**TASK STATEMENT:**
List each line below that contains the word "Oranje", copying those lines in full. Case counts, so a match must have the same capital and small letters.

+++

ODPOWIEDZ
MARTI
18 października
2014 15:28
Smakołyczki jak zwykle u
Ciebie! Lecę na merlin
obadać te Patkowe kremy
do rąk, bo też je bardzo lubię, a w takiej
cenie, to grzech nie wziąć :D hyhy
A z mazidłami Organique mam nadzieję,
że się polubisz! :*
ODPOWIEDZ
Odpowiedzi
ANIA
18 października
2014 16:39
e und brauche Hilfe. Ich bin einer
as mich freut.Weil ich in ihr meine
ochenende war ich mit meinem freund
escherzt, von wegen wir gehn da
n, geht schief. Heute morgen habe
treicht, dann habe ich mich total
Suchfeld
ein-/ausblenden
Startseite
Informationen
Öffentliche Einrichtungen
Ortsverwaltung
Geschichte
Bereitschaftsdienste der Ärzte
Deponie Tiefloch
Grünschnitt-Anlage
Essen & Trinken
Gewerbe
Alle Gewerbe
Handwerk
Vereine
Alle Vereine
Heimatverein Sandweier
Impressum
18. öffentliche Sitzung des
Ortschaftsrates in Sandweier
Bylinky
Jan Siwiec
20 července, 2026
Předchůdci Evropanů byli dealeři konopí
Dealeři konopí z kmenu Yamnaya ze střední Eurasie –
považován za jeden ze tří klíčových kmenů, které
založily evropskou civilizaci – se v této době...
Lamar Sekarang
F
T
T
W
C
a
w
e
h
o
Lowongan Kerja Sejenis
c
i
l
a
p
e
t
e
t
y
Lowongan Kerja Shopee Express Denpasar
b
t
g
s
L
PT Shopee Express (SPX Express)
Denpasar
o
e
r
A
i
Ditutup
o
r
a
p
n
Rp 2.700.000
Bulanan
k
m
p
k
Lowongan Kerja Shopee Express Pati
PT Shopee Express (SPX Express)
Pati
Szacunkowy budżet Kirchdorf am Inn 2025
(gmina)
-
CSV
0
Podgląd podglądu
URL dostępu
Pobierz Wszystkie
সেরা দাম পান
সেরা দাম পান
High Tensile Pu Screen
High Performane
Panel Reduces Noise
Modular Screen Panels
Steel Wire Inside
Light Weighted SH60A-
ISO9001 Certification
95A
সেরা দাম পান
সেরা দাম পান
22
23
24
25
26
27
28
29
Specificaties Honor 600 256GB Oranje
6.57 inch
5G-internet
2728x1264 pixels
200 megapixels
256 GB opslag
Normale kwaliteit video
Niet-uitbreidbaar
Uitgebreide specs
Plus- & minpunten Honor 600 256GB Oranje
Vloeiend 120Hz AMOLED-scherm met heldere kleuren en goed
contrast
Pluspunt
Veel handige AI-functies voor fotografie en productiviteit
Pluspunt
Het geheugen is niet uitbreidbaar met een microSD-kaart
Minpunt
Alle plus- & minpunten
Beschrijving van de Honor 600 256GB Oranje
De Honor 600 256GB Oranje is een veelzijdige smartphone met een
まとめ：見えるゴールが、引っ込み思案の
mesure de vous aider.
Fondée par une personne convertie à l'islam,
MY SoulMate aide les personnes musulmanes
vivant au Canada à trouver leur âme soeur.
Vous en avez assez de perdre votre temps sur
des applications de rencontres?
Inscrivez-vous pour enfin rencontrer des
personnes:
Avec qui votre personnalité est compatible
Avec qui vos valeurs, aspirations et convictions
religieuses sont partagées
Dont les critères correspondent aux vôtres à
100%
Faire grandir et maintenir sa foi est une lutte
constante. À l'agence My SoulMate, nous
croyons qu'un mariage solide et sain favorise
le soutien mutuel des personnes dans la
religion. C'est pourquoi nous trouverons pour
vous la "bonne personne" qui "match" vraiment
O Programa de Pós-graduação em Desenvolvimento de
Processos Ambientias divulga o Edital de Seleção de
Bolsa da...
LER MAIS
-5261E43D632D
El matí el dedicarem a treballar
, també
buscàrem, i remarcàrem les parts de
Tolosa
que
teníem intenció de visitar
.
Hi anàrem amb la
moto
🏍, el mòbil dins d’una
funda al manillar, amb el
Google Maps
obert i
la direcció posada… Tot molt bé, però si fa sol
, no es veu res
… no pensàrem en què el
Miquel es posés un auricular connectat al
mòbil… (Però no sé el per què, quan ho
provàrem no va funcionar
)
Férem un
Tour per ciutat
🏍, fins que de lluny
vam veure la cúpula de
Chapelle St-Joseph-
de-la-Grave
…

+++

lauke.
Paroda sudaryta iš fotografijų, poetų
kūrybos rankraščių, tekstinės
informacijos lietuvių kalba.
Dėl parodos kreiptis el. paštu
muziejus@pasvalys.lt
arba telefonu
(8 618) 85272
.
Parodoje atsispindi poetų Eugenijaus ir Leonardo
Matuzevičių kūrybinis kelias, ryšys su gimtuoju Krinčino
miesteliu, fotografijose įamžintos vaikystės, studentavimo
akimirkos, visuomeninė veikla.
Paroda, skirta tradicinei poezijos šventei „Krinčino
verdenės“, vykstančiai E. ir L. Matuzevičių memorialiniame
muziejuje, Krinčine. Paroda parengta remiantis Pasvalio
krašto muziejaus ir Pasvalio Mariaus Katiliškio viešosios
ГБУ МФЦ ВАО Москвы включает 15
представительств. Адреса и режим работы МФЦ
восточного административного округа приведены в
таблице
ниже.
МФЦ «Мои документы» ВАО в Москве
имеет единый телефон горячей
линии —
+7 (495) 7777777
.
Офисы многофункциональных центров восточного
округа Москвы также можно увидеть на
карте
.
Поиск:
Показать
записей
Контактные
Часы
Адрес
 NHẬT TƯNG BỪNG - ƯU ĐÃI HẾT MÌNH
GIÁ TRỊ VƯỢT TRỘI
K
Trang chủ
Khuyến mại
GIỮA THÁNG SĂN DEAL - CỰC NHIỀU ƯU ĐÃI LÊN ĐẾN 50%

+++

**YOUR RESPONSE:**
Specificaties Honor 600 256GB Oranje
Plus- & minpunten Honor 600 256GB Oranje
Beschrijving van de Honor 600 256GB Oranje
De Honor 600 256GB Oranje is een veelzijdige smartphone met een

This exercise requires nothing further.